> **WORK INSTRUCTION**
Your output should be one number, which is how many lines in the material contain "content".
BEGIN
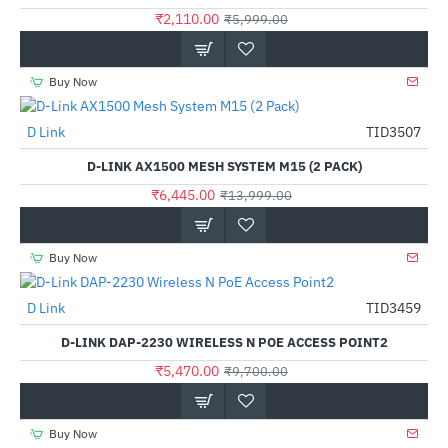
₹2,110.00
₹5,999.00
Buy Now
D Link
TID3507
-54%
D-LINK AX1500 MESH SYSTEM M15 (2 PACK)
₹6,445.00
₹13,999.00
Buy Now
D Link
TID3459
-44%
D-LINK DAP-2230 WIRELESS N POE ACCESS POINT2
₹5,470.00
₹9,700.00
Buy Now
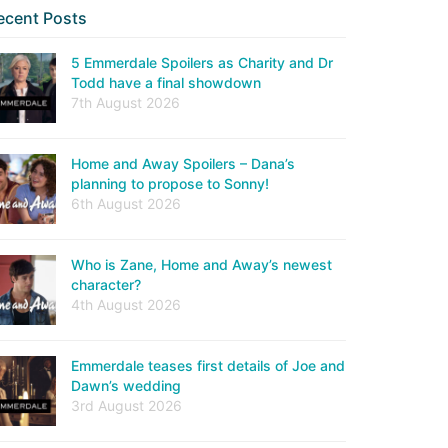
ecent Posts
5 Emmerdale Spoilers as Charity and Dr
Todd have a final showdown
7th August 2026
Home and Away Spoilers – Dana’s
planning to propose to Sonny!
6th August 2026
Who is Zane, Home and Away’s newest
character?
4th August 2026
Emmerdale teases first details of Joe and
Dawn’s wedding
3rd August 2026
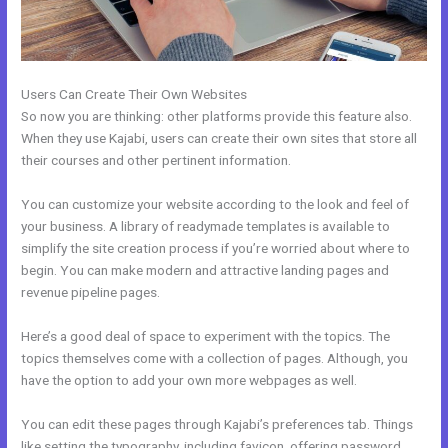
Users Can Create Their Own Websites
So now you are thinking: other platforms provide this feature also.
When they use Kajabi, users can create their own sites that store all
their courses and other pertinent information.
You can customize your website according to the look and feel of
your business. A library of readymade templates is available to
simplify the site creation process if you’re worried about where to
begin. You can make modern and attractive landing pages and
revenue pipeline pages.
Here’s a good deal of space to experiment with the topics. The
topics themselves come with a collection of pages. Although, you
have the option to add your own more webpages as well.
You can edit these pages through Kajabi’s preferences tab. Things
like setting the typography, including favicon, offering password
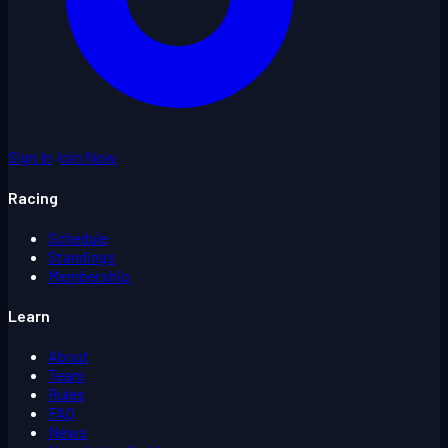
Sign In
Join Now
Racing
Schedule
Standings
Membership
Learn
About
Team
Rules
FAQ
News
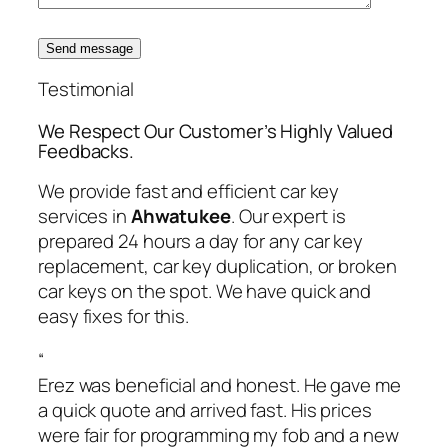
Send message
Testimonial
We Respect Our Customer’s Highly Valued
Feedbacks.
We provide fast and efficient car key
services in
Ahwatukee
. Our expert is
prepared 24 hours a day for any car key
replacement, car key duplication, or broken
car keys on the spot. We have quick and
easy fixes for this.
“
Erez was beneficial and honest. He gave me
a quick quote and arrived fast. His prices
were fair for programming my fob and a new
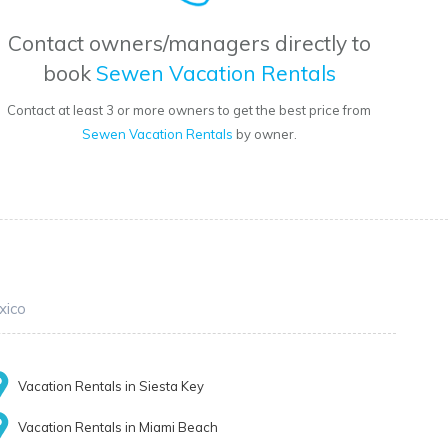
Contact owners/managers directly to
book
Sewen Vacation Rentals
Contact at least 3 or more owners to get the best price from
Sewen Vacation Rentals
by owner.
xico
Vacation Rentals in Siesta Key
Vacation Rentals in Miami Beach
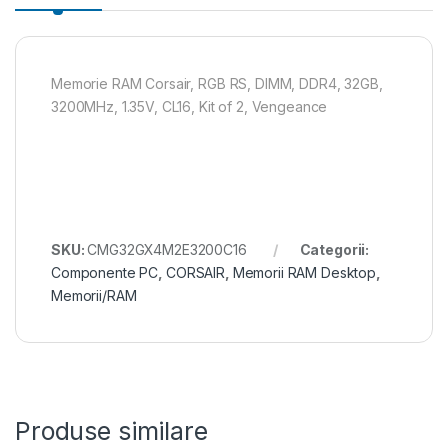
Memorie RAM Corsair, RGB RS, DIMM, DDR4, 32GB,
3200MHz, 1.35V, CL16, Kit of 2, Vengeance
SKU:
CMG32GX4M2E3200C16
Categorii:
Componente PC
,
CORSAIR
,
Memorii RAM Desktop
,
Memorii/RAM
Produse similare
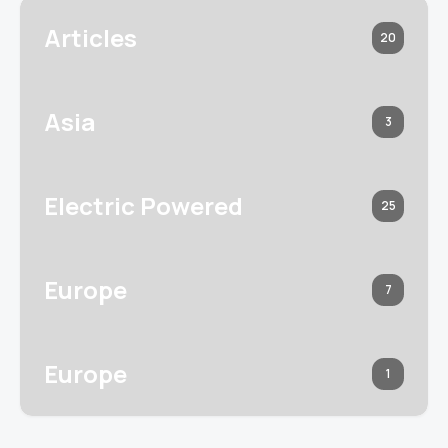
Articles
20
Asia
3
Electric Powered
25
Europe
7
Europe
1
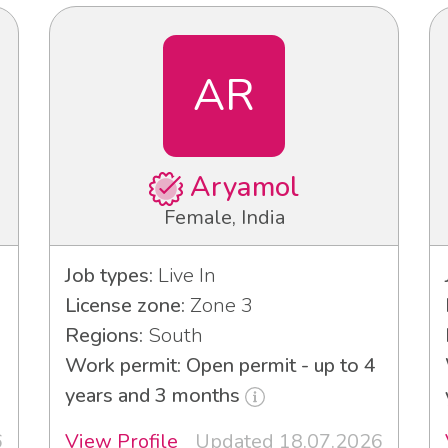
AR
Aryamol
Female, India
Job types:
Live In
License zone:
Zone 3
Regions:
South
Work permit: Open permit - up to 4
years and 3 months
6
View Profile
Updated 18.07.2026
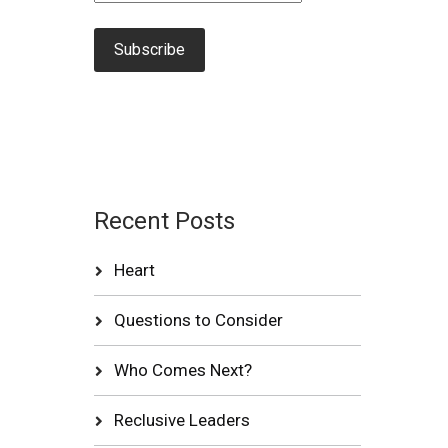
Recent Posts
Heart
Questions to Consider
Who Comes Next?
Reclusive Leaders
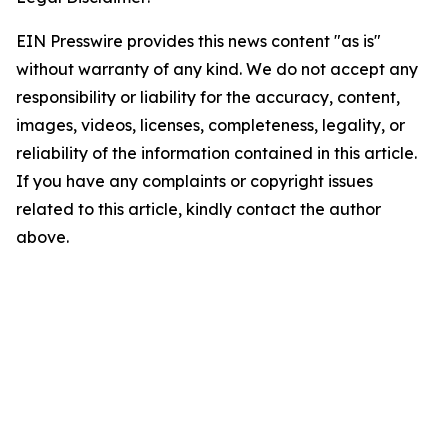
EIN Presswire provides this news content "as is"
without warranty of any kind. We do not accept any
responsibility or liability for the accuracy, content,
images, videos, licenses, completeness, legality, or
reliability of the information contained in this article.
If you have any complaints or copyright issues
related to this article, kindly contact the author
above.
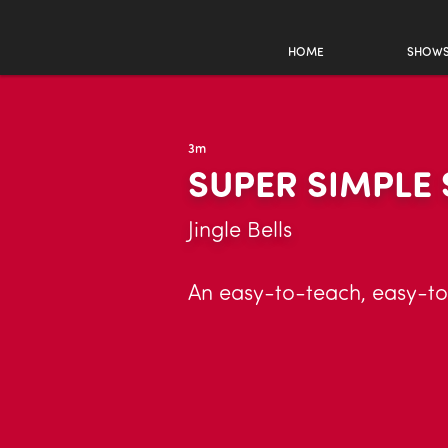
HOME
SHOW
3m
SUPER SIMPLE
Jingle Bells
An easy-to-teach, easy-to-l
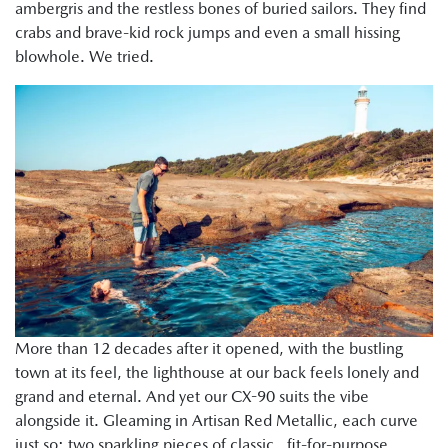
ambergris and the restless bones of buried sailors. They find
crabs and brave-kid rock jumps and even a small hissing
blowhole. We tried.
More than 12 decades after it opened, with the bustling
town at its feel, the lighthouse at our back feels lonely and
grand and eternal. And yet our CX-90 suits the vibe
alongside it. Gleaming in Artisan Red Metallic, each curve
just so; two sparkling pieces of classic, fit-for-purpose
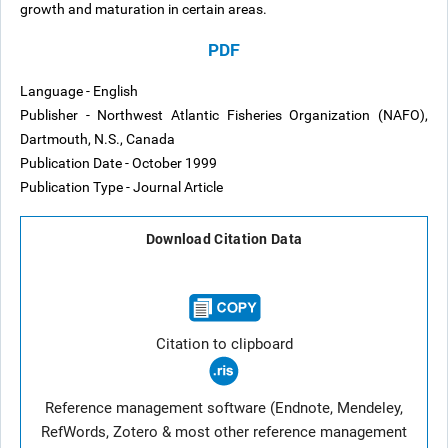
growth and maturation in certain areas.
PDF
Language - English
Publisher - Northwest Atlantic Fisheries Organization (NAFO),
Dartmouth, N.S., Canada
Publication Date - October 1999
Publication Type - Journal Article
Download Citation Data
Citation to clipboard
Reference management software (Endnote, Mendeley,
RefWords, Zotero & most other reference management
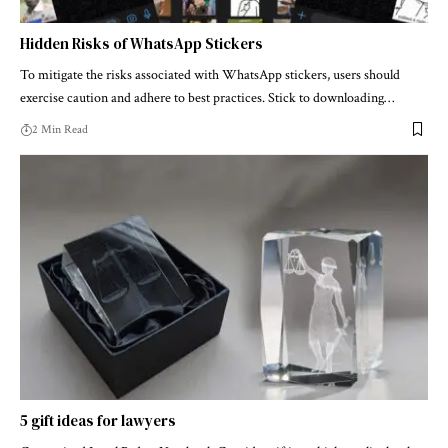
Hidden Risks of WhatsApp Stickers
To mitigate the risks associated with WhatsApp stickers, users should
exercise caution and adhere to best practices. Stick to downloading…
2 Min Read
5 gift ideas for lawyers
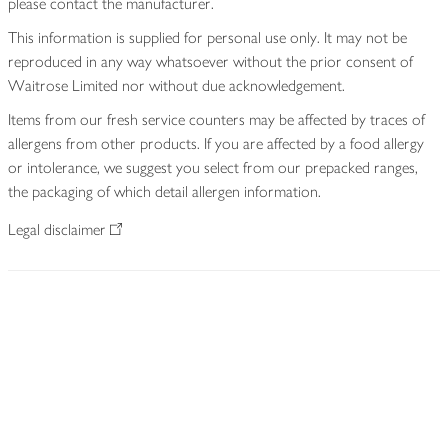
please contact the manufacturer.
This information is supplied for personal use only. It may not be
reproduced in any way whatsoever without the prior consent of
Waitrose Limited nor without due acknowledgement.
Items from our fresh service counters may be affected by traces of
allergens from other products. If you are affected by a food allergy
or intolerance, we suggest you select from our prepacked ranges,
the packaging of which detail allergen information.
Legal disclaimer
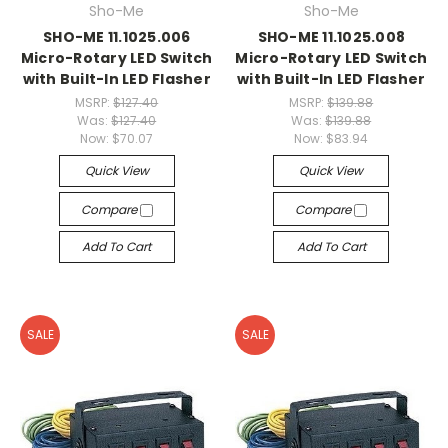
Sho-Me
Sho-Me
SHO-ME 11.1025.006
SHO-ME 11.1025.008
Micro-Rotary LED Switch
Micro-Rotary LED Switch
with Built-In LED Flasher
with Built-In LED Flasher
MSRP:
$127.40
MSRP:
$139.88
Was:
$127.40
Was:
$139.88
Now:
$70.07
Now:
$83.94
Quick View
Quick View
Compare
Compare
Add To Cart
Add To Cart
SALE
SALE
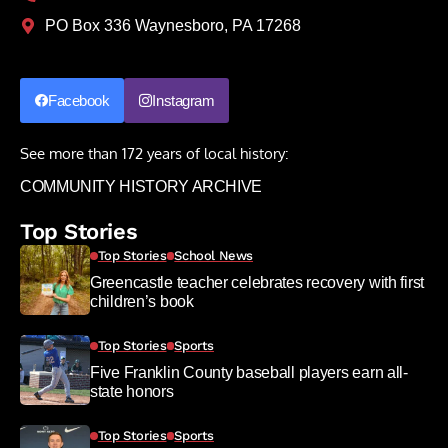
PO Box 336 Waynesboro, PA 17268
Facebook
Instagram
See more than 172 years of local history:
COMMUNITY HISTORY ARCHIVE
Top Stories
Top Stories
School News
Greencastle teacher celebrates recovery with first
children’s book
Top Stories
Sports
Five Franklin County baseball players earn all-
state honors
Top Stories
Sports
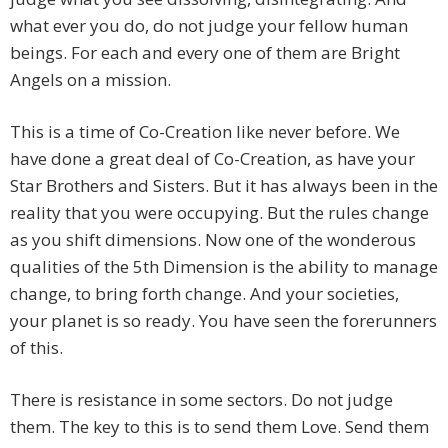
what ever you do, do not judge your fellow human
beings. For each and every one of them are Bright
Angels on a mission.
This is a time of Co-Creation like never before. We
have done a great deal of Co-Creation, as have your
Star Brothers and Sisters. But it has always been in the
reality that you were occupying. But the rules change
as you shift dimensions. Now one of the wonderous
qualities of the 5th Dimension is the ability to manage
change, to bring forth change. And your societies,
your planet is so ready. You have seen the forerunners
of this.
There is resistance in some sectors. Do not judge
them. The key to this is to send them Love. Send them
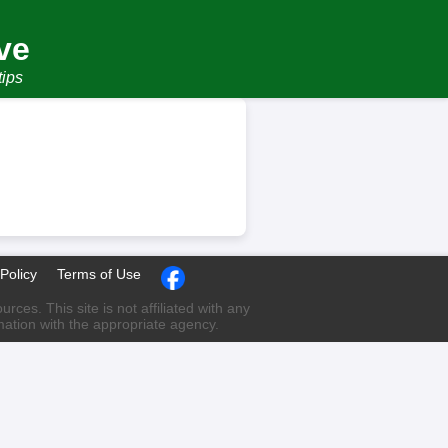
ve
tips
Policy
Terms of Use
ces. This site is not affiliated with any
rmation with the appropriate agency.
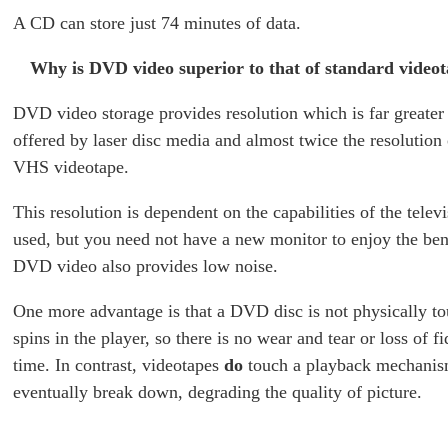
A CD can store just 74 minutes of data.
Why is DVD video superior to that of standard video
DVD video storage provides resolution which is far greater 
offered by laser disc media and almost twice the resolution
VHS videotape.
This resolution is dependent on the capabilities of the telev
used, but you need not have a new monitor to enjoy the be
DVD video also provides low noise.
One more advantage is that a DVD disc is not physically to
spins in the player, so there is no wear and tear or loss of fi
time. In contrast, videotapes
do
touch a playback mechanis
eventually break down, degrading the quality of picture.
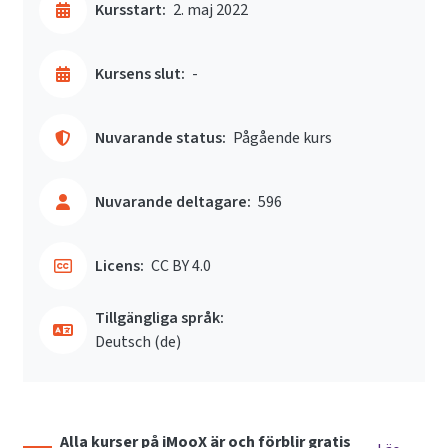
Kursstart:
2. maj 2022
Kursens slut:
-
Nuvarande status:
Pågående kurs
Nuvarande deltagare:
596
Licens:
CC BY 4.0
Tillgängliga språk:
Deutsch ‎(de)‎
Alla kurser på iMooX är och förblir gratis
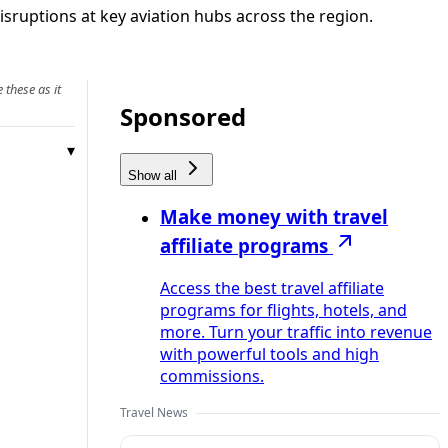
isruptions at key aviation hubs across the region.
 these as it
Sponsored
Show all
Make money with travel
affiliate programs
Access the best travel affiliate
programs for flights, hotels, and
more. Turn your traffic into revenue
with powerful tools and high
commissions.
Travel News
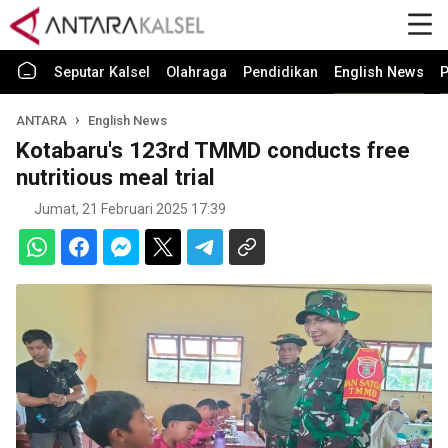
Seputar Kalsel
Olahraga
Pendidikan
English News
P
ANTARA
English News
Kotabaru's 123rd TMMD conducts free
nutritious meal trial
Jumat, 21 Februari 2025 17:39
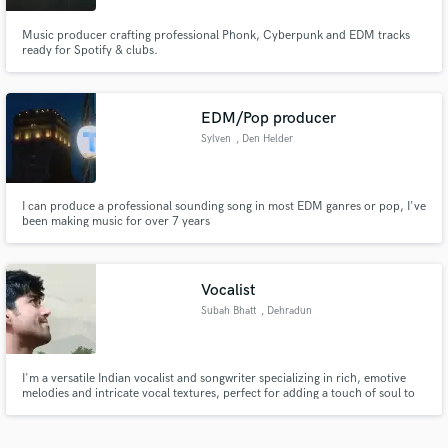
Music producer crafting professional Phonk, Cyberpunk and EDM tracks
ready for Spotify & clubs.
EDM/Pop producer
Sylven
, Den Helder
I can produce a professional sounding song in most EDM ganres or pop, I've
been making music for over 7 years
Vocalist
Subah Bhatt
, Dehradun
I'm a versatile Indian vocalist and songwriter specializing in rich, emotive
melodies and intricate vocal textures, perfect for adding a touch of soul to
your next project.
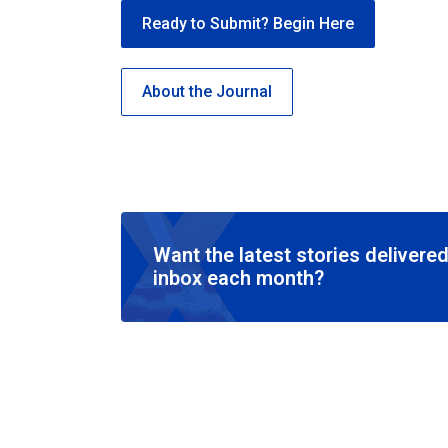
Ready to Submit? Begin Here
About the Journal
Want the latest stories delivered
inbox each month?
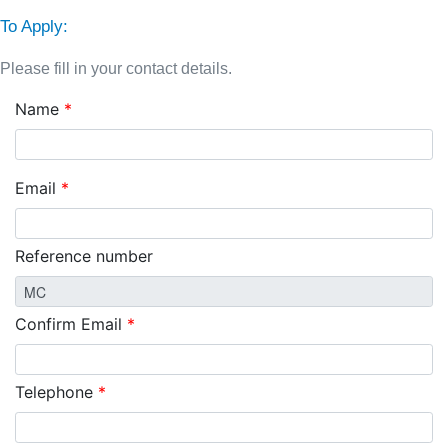
To Apply:
Please fill in your contact details.
Name
*
Email
*
Reference number
Confirm Email
*
Telephone
*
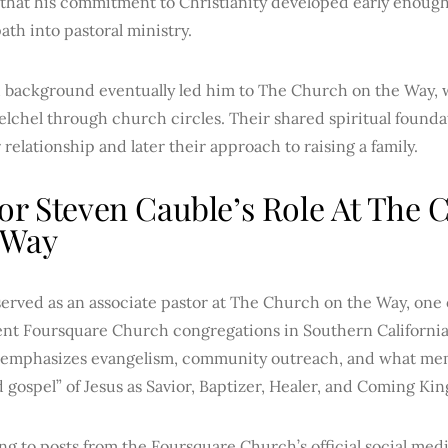
that his commitment to Christianity developed early enough
ath into pastoral ministry.
th background eventually led him to The Church on the Way
lchel through church circles. Their shared spiritual found
r relationship and later their approach to raising a family.
or Steven Cauble’s Role At The
 Way
erved as an associate pastor at The Church on the Way, one
nt Foursquare Church congregations in Southern California
emphasizes evangelism, community outreach, and what mem
d gospel” of Jesus as Savior, Baptizer, Healer, and Coming Kin
g to posts from the Foursquare Church’s official social med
END
> **TASK RESPONSE**
2